Anybody have anything more fun?
Literally, yes. The commercial sized pressurized water fire extinguishers. Which are really just giant super-soaker water pistols. I have several of those, and while the kids were still of water-fight age, in summer time we had some great battles.
Best part being that with an air compressor you can recharge them yourself as many times as you like.
Though I have to admit, CO2 extinguisher battles with mates in abandoned buildings are fun too. Or just creeping up behind someone and letting them have it at short range with no warning. (If on bare skin, no more than a brief blast!)

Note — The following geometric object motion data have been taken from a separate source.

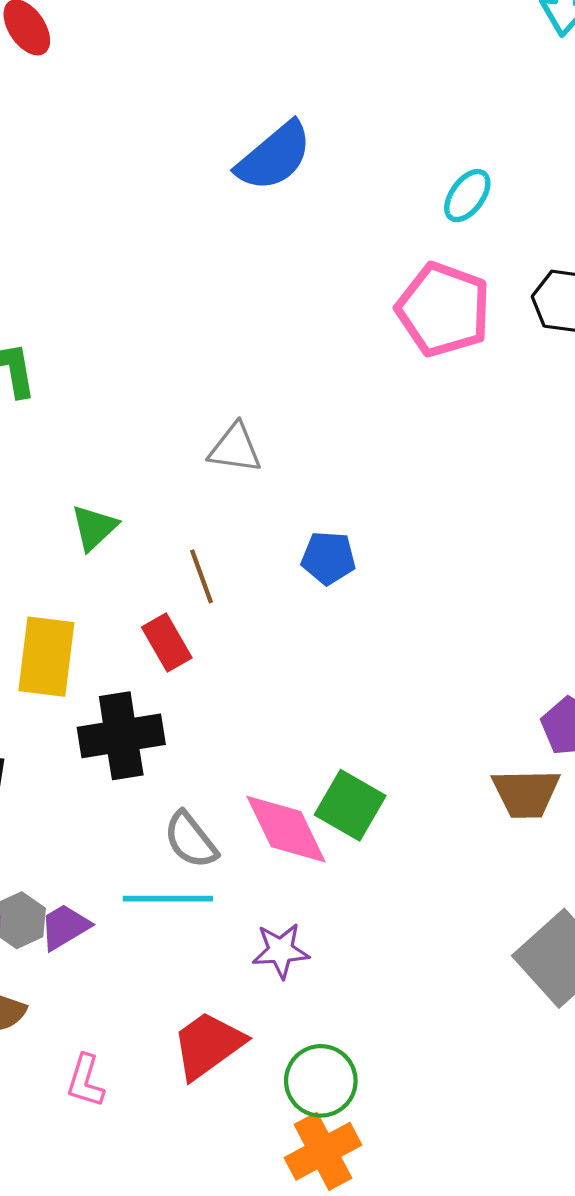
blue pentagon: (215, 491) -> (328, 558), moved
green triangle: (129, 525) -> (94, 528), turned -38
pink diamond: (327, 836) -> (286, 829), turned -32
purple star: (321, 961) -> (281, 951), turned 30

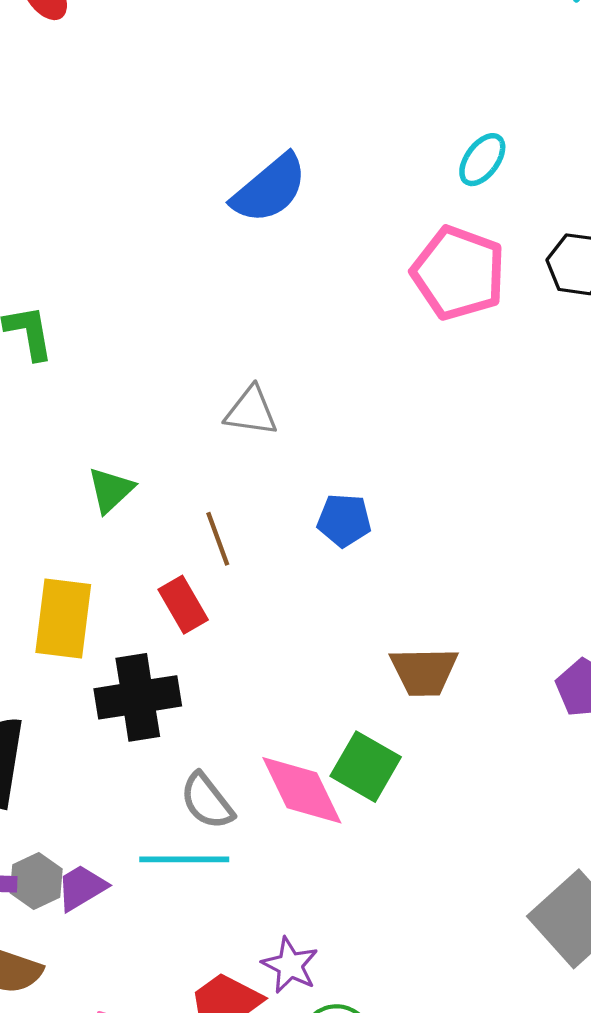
blue semicircle: (274, 156) -> (270, 189), moved
brown trapezoid: (526, 793) -> (424, 671), moved
purple star: (281, 951) -> (290, 965), moved, turned 30

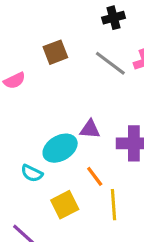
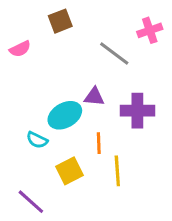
gray line: (110, 63) -> (114, 53), moved
orange line: (95, 176) -> (99, 143), turned 35

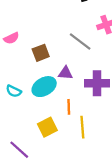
brown square: (60, 21) -> (41, 53), moved
cyan semicircle: (37, 140) -> (14, 91), moved

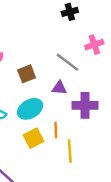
purple triangle: (65, 73) -> (59, 88), moved
yellow square: (47, 127) -> (34, 138), moved

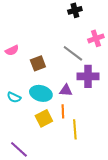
purple triangle: (59, 88) -> (66, 90), moved
purple cross: (85, 105) -> (88, 76), moved
cyan ellipse: (30, 109) -> (41, 93), turned 45

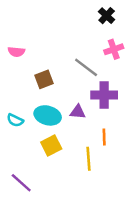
black cross: (75, 10) -> (107, 16), moved, turned -32
pink semicircle: (12, 50) -> (16, 52), moved, turned 32
orange line: (63, 111) -> (104, 137), moved

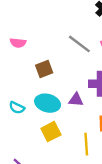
gray line: (86, 67) -> (79, 44), moved

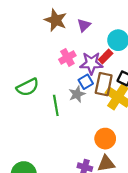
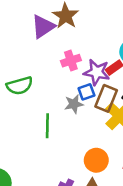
purple triangle: (84, 25) -> (43, 27), moved, size x1.5
green line: (56, 105) -> (47, 126), moved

For actual fire extinguishing, I figure that since the power distribution boards for each building are easily accessible, I'd just kill the power first, then use the water extinguishers. But I do have one CO2 extinguisher just in case.
Also, I made sure all the garbage bins in my workshop are the solid metal variety. So small things on fire can be dumped into them. I've had this happen once, long ago. Still have that blackened bin.

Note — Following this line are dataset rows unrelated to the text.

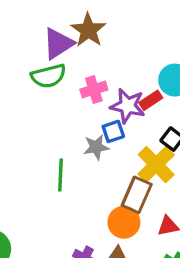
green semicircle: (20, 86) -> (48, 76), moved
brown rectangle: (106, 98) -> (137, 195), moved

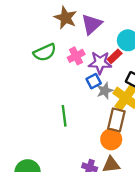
purple triangle: (58, 44) -> (92, 24), moved
gray star: (96, 147) -> (105, 91), moved

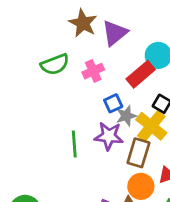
red rectangle: (115, 56) -> (141, 74), size x1.5
purple star: (100, 63) -> (109, 136), moved
orange circle: (111, 139) -> (141, 186), moved

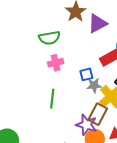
pink cross: (93, 71) -> (56, 63), moved
purple star: (109, 136) -> (86, 125), moved

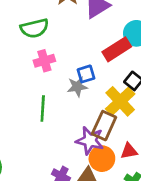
gray star: (94, 85) -> (77, 87), moved

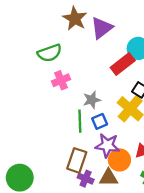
blue square: (86, 74) -> (100, 121), moved
green line: (43, 108) -> (80, 121), moved
brown rectangle: (104, 126) -> (77, 160), moved

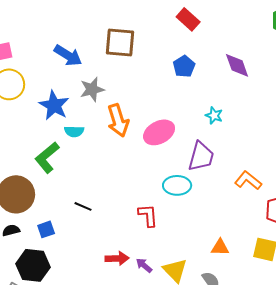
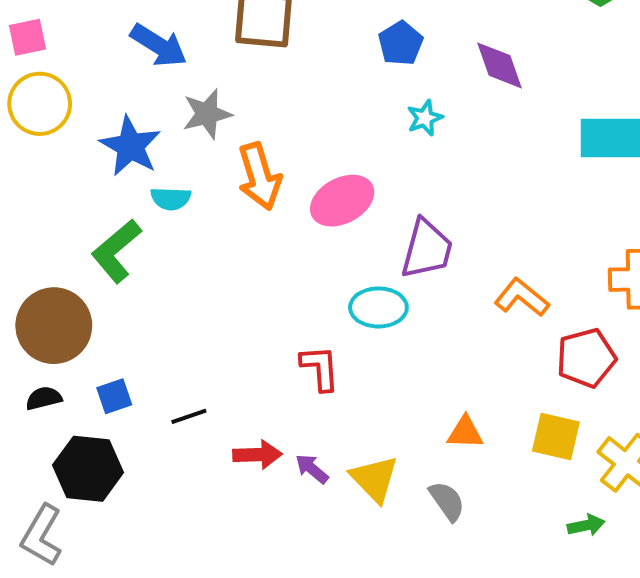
blue pentagon: (184, 66) -> (401, 43), moved
cyan star: (214, 115) -> (425, 118), moved, turned 30
black line: (83, 206) -> (189, 416), moved, turned -42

A few days ago I got a nasty surprise. Was using a propane-oxy jewelers torch for some fine brazing. With the torch running for a few minutes, I thought I smelt propane. Assuming it might be a small leak around the tank valve, I flicked a lighter there to see if there would be a small flame around the valve seal. Sometimes the valve stem O-rings don't seal properly.
Woompf! There'd been a BIG leak there. Several cubic feet of flame around the tank, and a lot shorter hairs on my hand holding the lighter. Propane is heavier than air, so it flows down to the floor unless mixed up by drafts. Hence 'pool of fire on floor around tank' effect. Most flame gone in a second, leaving just a nastily large jet from the valve, but OK to turn it off by hand quickly. Fortunately there wasn't anything flammable lying around, or it could have got a bit more interesting.
Btw the door to outside was open a few feet away, so I wasn't worried about the whole room being flammable. Or I'd have shut down then tried the leak test outside.